This entry is the second installment focusing on employing acceptance and commitment therapy (ACT) during the current health crisis. ACT is a form of counseling and, as with applied behavior analysis (ABA), a branch of clinical behavior analysis. It is an empirically based psychological intervention that uses acceptance and mindfulness strategies mixed in different ways with commitment and behavior-change strategies to increase psychological flexibility. Psychological flexibility is the ability to stay in contact with the present moment regardless of unpleasant thoughts, feelings, and bodily sensations, while choosing one’s behaviors based on the situation and personal values. During the current crisis it is easy to fall into psychological inflexibility due to ruminations of worry, anxiety, and uncertainty, which can, in turn, lead to inaction and drifting from one’s values. The foundation of ACT is six core processes that help establish the overarching goal of ACT: psychological flexibility. The six processes are: contacting the present moment, defusion, acceptance, self-as-context, values, and committed action. Here we’ll break down each of the processes and apply them to our current situation.
Contacting the Present Moment
It can be easy during these days to get caught up in over-analyzing your body for symptoms, worrying about your children touching their face, or ruminating on that encounter you had with someone at the grocery store. Take a moment now to breathe. Become aware of your breath and body. What’s the weather pattern in your body like now?
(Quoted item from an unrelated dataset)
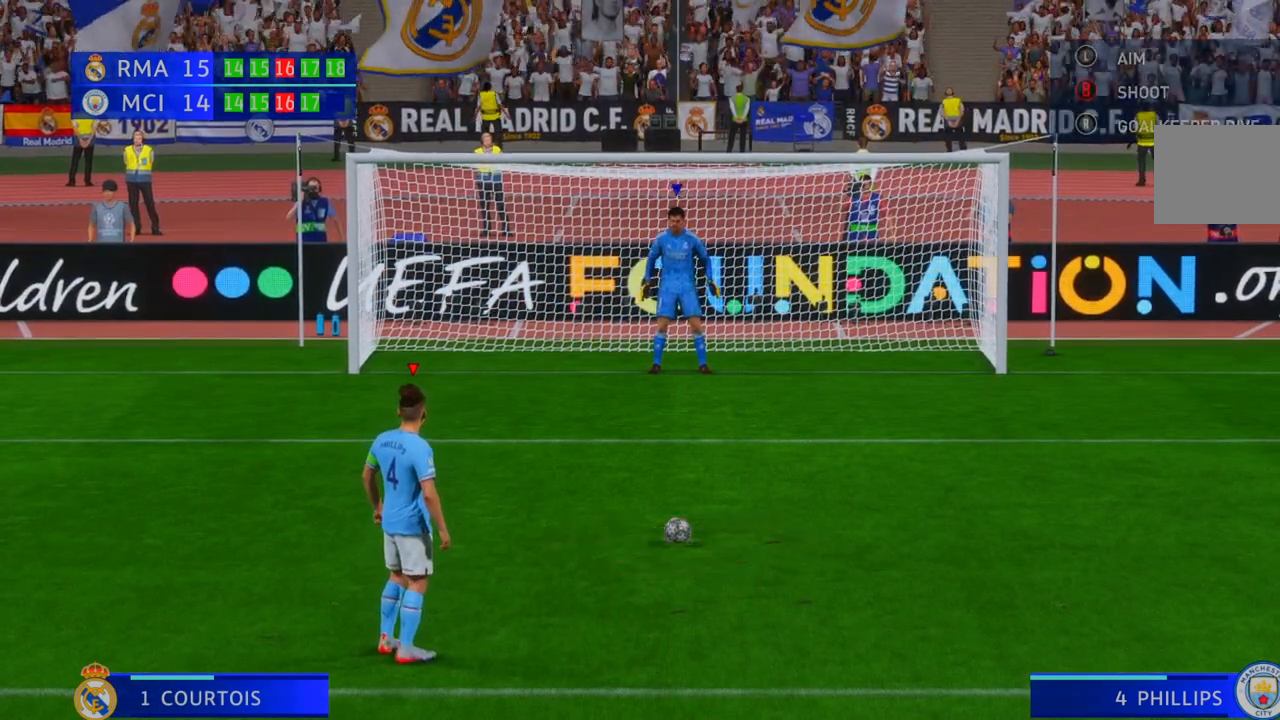
{"buttons": [], "left_stick": "center", "right_stick": "center", "events": []}
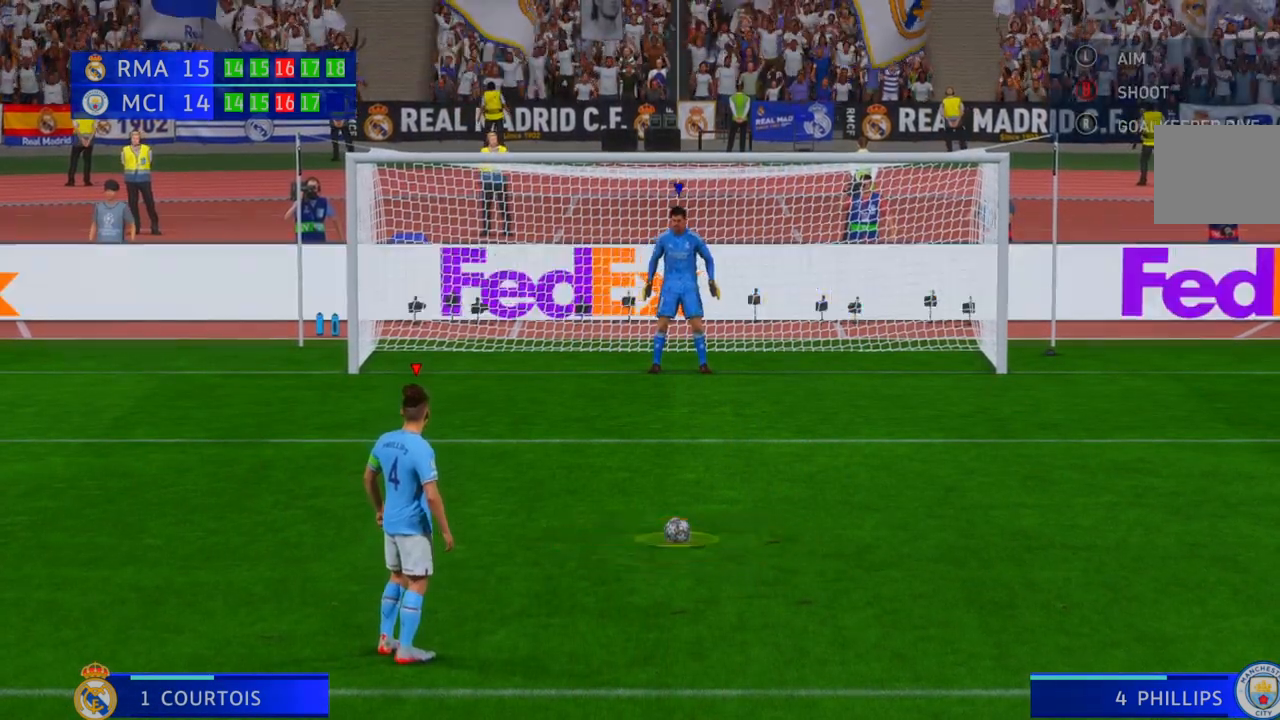
{"buttons": ["B"], "left_stick": "center", "right_stick": "center", "events": [[333, "B", "down"]]}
Just stop and take a few moments to notice your belly expanding as you breathe in and contract as you exhale.
Defusion
As mentioned above, it can be easy to have our minds really overwork themselves during this time. Thoughts such as, “what if someone in my house gets sick?”; “what’s going to happen with my work?”; “who’s to blame for this?” can easily get us stuck in a cycle of worry. Take time to step back and just observe your thoughts. Imagine your mind as a radio that transmits stations and news, sometimes pleasant and sometimes unpleasant. Ask yourself, what station is my mind broadcasting now? Assign a name, such as “Station Worry”, “Station Anxiety”, etc. Think of the thoughts on each station as advertisements. After coming up with a station name, ask yourself: what happens if I don’t buy what this station is promoting, even if it continues with advertisements repeatedly? What would it be like if I just noticed these thoughts and acted on values such as being kind and self-improvement? (more on this in a bit).
Acceptance
Experiencing feelings of worry and anxiety about the virus and work are inevitable during this period. Our natural instincts when these feelings arise are to try to get rid of them. ACT teaches us to choose to allow unpleasant experiences to exist without trying to deny or change them. In doing this, we can commit to actions that will lead to positive results. Be willing to open yourself to fear, then focus on what’s in your control right now.
Self-as-context
Self-as-Context is the idea that an individual is not simply their thoughts or emotions. Since the virus is invisible, it can easily lead to a strengthening of this blending of thoughts and emotions with yourself, such as: “I am scared”, or “I am worried”. The self-as-context process teaches us that we are not worry, but rather we are just experiencing thoughts and feelings of worry. As you withstand this crisis, will you be able to continue to be the real you? Will you be able to put worrisome thoughts in the back of your mind and focus on the things that are always important to you like being a supportive parent or engaging in self-development?
Values
What is important to you in all of this? Obviously taking steps to keep yourself and your family will be essential. Can you also be willing to take steps to keep others safe and healthy, even if it means discomfort for yourself and your family for the time-being? Don’t lose sight of your values such as being creative, open-mindedness, and compassion towards others while you’re staying home.
Committed Actions
Finally, ACT aims to help people commit to actions that will assist in their long-term goals and live a life consistent with their values. Focusing only on avoiding getting sick and worrying about groceries can get in the way of doing things that we value most such as helping our children develop, reading, or talking with friends. Take time each day to do something that aligns with your values.